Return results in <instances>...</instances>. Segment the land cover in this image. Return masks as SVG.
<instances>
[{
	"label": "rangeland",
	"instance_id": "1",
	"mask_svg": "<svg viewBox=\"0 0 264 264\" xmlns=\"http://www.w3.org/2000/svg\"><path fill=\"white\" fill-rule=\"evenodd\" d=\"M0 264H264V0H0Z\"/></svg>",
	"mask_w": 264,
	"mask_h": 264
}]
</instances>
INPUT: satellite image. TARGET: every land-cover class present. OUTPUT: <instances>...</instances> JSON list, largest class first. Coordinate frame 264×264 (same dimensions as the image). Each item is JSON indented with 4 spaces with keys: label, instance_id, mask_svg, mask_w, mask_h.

--

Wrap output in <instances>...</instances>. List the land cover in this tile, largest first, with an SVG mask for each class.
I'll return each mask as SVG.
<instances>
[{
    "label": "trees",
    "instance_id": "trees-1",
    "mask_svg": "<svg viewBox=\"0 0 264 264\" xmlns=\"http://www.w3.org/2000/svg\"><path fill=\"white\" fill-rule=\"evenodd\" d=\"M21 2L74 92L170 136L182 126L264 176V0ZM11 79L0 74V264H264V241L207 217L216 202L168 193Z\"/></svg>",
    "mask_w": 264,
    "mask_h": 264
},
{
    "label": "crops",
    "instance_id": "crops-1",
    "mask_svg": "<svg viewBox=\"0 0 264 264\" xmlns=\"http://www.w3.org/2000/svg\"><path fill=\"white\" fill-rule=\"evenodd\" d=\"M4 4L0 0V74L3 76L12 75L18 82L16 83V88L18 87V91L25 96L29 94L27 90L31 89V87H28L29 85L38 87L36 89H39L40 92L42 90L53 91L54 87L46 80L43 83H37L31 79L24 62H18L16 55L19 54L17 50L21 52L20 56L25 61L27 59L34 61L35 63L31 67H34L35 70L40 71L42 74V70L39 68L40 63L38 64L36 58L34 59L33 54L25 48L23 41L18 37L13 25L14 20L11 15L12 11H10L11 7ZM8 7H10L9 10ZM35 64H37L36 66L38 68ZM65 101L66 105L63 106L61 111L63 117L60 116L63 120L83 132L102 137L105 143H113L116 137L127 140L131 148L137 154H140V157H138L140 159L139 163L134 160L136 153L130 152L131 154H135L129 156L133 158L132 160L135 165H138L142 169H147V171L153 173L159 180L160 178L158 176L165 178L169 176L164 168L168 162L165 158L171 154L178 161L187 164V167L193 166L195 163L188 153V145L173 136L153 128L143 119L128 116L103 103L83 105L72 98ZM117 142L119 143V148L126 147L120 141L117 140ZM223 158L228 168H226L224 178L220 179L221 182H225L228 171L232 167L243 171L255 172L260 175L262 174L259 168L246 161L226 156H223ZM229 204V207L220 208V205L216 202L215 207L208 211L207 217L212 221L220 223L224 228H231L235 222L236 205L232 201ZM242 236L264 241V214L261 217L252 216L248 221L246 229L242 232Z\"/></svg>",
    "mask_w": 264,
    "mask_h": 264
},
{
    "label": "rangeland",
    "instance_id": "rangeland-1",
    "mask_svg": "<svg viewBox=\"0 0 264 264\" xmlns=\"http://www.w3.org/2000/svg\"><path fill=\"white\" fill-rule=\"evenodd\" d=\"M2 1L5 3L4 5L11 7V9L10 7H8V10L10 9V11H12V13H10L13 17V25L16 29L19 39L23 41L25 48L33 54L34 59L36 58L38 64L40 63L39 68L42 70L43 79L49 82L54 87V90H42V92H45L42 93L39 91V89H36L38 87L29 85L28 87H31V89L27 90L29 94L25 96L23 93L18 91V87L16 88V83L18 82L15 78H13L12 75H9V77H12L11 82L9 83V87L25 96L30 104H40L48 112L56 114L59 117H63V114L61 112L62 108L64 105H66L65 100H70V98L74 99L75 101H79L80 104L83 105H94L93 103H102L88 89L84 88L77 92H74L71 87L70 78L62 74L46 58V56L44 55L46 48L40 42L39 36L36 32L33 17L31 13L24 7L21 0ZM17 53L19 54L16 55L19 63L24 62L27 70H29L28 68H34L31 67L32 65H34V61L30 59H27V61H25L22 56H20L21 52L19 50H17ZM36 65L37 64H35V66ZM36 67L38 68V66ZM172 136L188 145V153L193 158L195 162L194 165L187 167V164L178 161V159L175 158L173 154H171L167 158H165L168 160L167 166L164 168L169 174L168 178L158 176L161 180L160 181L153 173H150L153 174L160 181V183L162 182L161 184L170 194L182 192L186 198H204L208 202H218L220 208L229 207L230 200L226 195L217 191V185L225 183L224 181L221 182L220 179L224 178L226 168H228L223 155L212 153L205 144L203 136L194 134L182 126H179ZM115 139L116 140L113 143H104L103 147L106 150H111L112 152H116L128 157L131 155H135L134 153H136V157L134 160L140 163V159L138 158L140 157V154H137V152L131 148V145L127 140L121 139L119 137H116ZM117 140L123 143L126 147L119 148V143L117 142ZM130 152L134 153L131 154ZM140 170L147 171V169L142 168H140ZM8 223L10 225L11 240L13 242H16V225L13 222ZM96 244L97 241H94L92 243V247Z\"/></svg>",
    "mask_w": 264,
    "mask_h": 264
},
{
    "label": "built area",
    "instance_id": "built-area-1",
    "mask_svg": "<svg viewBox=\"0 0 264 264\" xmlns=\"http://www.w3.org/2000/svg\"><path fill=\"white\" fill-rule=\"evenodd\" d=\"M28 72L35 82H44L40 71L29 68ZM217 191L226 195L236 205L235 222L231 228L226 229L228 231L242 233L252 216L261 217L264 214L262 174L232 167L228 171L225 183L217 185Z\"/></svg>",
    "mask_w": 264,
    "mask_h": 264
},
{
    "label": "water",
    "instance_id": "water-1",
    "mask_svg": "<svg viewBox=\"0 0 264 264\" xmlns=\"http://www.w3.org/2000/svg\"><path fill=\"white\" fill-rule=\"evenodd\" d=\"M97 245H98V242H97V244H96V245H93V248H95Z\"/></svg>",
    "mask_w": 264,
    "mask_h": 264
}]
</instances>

Task prompt:
Copy out the stretch of the entries from the line containing "Return results in" through the line containing "INPUT: satellite image.", with both of those lines included and every character kept the same.

Task response:
Return results in <instances>...</instances>. Segment the land cover in this image. Return masks as SVG.
<instances>
[{
	"label": "rangeland",
	"instance_id": "1",
	"mask_svg": "<svg viewBox=\"0 0 264 264\" xmlns=\"http://www.w3.org/2000/svg\"><path fill=\"white\" fill-rule=\"evenodd\" d=\"M0 264H264V0H0Z\"/></svg>",
	"mask_w": 264,
	"mask_h": 264
}]
</instances>
INPUT: satellite image. TARGET: every land-cover class present. OUTPUT: <instances>...</instances> JSON list, largest class first. Coordinate frame 264×264 (same dimensions as the image). Each item is JSON indented with 4 spaces with keys: label, instance_id, mask_svg, mask_w, mask_h.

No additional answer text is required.